Baca Juga:  Barang siapa yang menyerupai suatu kaum maka dia termasuk bagian dari mereka

Bertutur Kata yang Lembut

Al-Qur’an secara spesifik melarang kita untuk mengatakan “ah” (perkataan yang menunjukkan kejengkelan) dan memerintahkan untuk mengucapkan qaulan karima (perkataan yang mulia). Hindari nada tinggi, membentak, atau memotong pembicaraan mereka. Gunakanlah panggilan yang penuh hormat dan kasih sayang.

Menunjukkan Kerendahan Hati

Kerendahan hati atau tawadhu’ di hadapan orang tua adalah kunci. Ini dapat diwujudkan dengan:

  • Mendengarkan nasihat mereka dengan saksama.
  • Tidak merasa lebih pintar atau lebih hebat meskipun memiliki pendidikan atau status sosial yang lebih tinggi.
  • Mencium tangan mereka sebagai tanda hormat.
  • Selalu mendoakan kebaikan untuk mereka, baik di hadapan maupun di belakang mereka.

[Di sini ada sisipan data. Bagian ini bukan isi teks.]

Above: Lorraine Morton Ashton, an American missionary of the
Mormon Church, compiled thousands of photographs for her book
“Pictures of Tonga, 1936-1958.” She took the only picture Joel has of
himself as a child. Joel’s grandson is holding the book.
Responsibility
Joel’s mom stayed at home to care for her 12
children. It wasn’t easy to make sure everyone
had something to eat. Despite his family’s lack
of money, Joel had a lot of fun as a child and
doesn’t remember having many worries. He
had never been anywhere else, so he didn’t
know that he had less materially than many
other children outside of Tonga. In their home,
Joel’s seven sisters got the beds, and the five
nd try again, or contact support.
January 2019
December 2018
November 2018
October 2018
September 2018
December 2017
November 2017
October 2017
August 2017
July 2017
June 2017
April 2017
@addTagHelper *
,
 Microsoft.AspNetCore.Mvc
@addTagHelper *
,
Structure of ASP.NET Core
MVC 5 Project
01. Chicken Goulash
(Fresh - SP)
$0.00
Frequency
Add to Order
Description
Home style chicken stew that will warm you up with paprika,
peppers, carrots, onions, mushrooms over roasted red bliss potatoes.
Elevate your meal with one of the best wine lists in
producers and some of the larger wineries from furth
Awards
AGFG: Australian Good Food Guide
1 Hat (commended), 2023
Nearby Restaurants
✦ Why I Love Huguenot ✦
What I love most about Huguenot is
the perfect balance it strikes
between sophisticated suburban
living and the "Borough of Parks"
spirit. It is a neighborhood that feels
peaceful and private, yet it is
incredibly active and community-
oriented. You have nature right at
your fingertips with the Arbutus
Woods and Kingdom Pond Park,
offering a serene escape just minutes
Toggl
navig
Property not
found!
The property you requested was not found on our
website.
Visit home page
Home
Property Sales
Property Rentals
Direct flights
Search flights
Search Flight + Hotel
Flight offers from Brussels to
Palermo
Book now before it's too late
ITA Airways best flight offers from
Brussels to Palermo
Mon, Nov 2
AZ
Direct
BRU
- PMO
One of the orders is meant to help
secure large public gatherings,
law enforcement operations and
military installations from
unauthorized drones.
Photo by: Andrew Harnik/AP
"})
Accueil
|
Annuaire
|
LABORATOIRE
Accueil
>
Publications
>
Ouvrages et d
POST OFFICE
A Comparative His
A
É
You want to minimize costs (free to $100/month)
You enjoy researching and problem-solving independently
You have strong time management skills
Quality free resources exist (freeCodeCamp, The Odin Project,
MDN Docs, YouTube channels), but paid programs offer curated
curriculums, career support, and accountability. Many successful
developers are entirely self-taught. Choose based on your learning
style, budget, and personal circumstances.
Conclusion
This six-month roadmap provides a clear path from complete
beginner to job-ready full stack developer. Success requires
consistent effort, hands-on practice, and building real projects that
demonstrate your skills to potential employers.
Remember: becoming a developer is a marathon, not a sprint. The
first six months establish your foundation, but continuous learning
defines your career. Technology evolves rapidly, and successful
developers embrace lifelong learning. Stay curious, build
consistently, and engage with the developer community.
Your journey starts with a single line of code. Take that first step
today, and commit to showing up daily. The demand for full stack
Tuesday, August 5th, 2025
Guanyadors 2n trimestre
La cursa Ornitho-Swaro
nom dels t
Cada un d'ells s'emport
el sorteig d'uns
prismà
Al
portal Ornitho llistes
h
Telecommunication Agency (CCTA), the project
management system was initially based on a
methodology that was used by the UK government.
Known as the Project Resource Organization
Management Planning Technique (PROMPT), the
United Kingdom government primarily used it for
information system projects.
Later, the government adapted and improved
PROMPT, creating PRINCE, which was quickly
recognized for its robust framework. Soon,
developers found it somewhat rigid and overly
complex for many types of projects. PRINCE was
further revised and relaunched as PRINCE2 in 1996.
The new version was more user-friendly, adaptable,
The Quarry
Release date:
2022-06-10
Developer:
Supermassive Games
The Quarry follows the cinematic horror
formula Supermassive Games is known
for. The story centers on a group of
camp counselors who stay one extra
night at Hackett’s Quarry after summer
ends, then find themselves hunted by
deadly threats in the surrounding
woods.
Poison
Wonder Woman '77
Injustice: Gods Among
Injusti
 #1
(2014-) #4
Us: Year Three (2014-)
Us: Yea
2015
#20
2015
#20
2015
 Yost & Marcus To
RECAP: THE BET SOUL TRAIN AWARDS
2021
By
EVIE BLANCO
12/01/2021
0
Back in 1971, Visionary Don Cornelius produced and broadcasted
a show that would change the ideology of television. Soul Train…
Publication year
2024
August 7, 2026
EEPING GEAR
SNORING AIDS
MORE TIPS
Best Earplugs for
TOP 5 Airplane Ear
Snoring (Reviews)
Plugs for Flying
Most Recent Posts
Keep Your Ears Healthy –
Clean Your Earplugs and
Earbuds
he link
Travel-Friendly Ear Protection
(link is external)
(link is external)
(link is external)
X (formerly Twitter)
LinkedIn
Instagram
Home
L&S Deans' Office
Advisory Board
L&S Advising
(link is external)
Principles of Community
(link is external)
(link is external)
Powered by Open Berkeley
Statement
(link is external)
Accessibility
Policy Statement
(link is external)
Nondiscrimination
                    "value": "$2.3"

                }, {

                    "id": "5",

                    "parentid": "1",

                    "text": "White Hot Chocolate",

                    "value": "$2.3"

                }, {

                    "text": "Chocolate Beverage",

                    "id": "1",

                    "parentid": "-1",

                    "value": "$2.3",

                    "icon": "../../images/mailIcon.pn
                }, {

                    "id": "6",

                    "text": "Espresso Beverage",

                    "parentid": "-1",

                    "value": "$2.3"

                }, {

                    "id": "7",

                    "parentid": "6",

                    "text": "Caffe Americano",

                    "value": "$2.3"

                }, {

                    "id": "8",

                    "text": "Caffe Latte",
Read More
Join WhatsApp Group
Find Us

Ketika Orang Tua Telah Tiada

Bakti seorang anak tidak berhenti hanya karena orang tuanya telah wafat. Upaya untuk membuat mereka ridho tetap bisa dilanjutkan, yang mana pahalanya akan terus mengalir kepada mereka di alam barzakh. Caranya antara lain:

  • Mendoakan mereka: Memohon ampunan dan rahmat untuk keduanya adalah hadiah terbaik.
  • Melunasi utang-utang mereka: Baik utang materi maupun janji yang belum tertunaikan.
  • Menyambung silaturahmi: Menjaga hubungan baik dengan kerabat dan sahabat dekat orang tua.
  • Bersedekah atas nama mereka: Pahala dari sedekah ini akan sampai kepada mereka dan menjadi pemberat timbangan kebaikan.

Keberkahan Hidup sebagai Buah dari Ridho Orang Tua

Mengejar ridho orang tua ridho allah bukan hanya tentang balasan di akhirat. Keberkahan dari amalan ini juga akan sangat terasa dalam kehidupan di dunia. Anak yang berbakti akan mendapati urusannya dimudahkan, rezekinya dilapangkan, dan hatinya diberikan ketenangan.

Doa tulus dari orang tua yang ridho adalah doa yang mustajab. Doa inilah yang akan menjadi perisai dan pendorong kesuksesan seorang anak dalam setiap langkah kehidupannya. Keberkahan ini adalah bukti nyata bahwa ketika kita memuliakan orang tua, Allah SWT pun akan memuliakan hidup kita.

Kesimpulan

Hadits tentang ridho orang tua ridho allah adalah pengingat abadi bagi setiap Muslim tentang betapa agungnya kedudukan orang tua. Ia bukanlah sekadar anjuran, melainkan sebuah rumus pasti untuk meraih kebahagiaan dan kesuksesan dunia-akhirat. Jalan menuju cinta Allah terhampar luas melalui pintu yang paling dekat dengan kita: ayah dan ibu.

Oleh karena itu, marilah kita senantiasa merefleksikan hubungan kita dengan mereka. Berusahalah sekuat tenaga untuk meraih senyum dan keridhoan dari hati mereka, karena di dalam keridhoan merekalah terdapat keridhoan Allah SWT yang kita dambakan.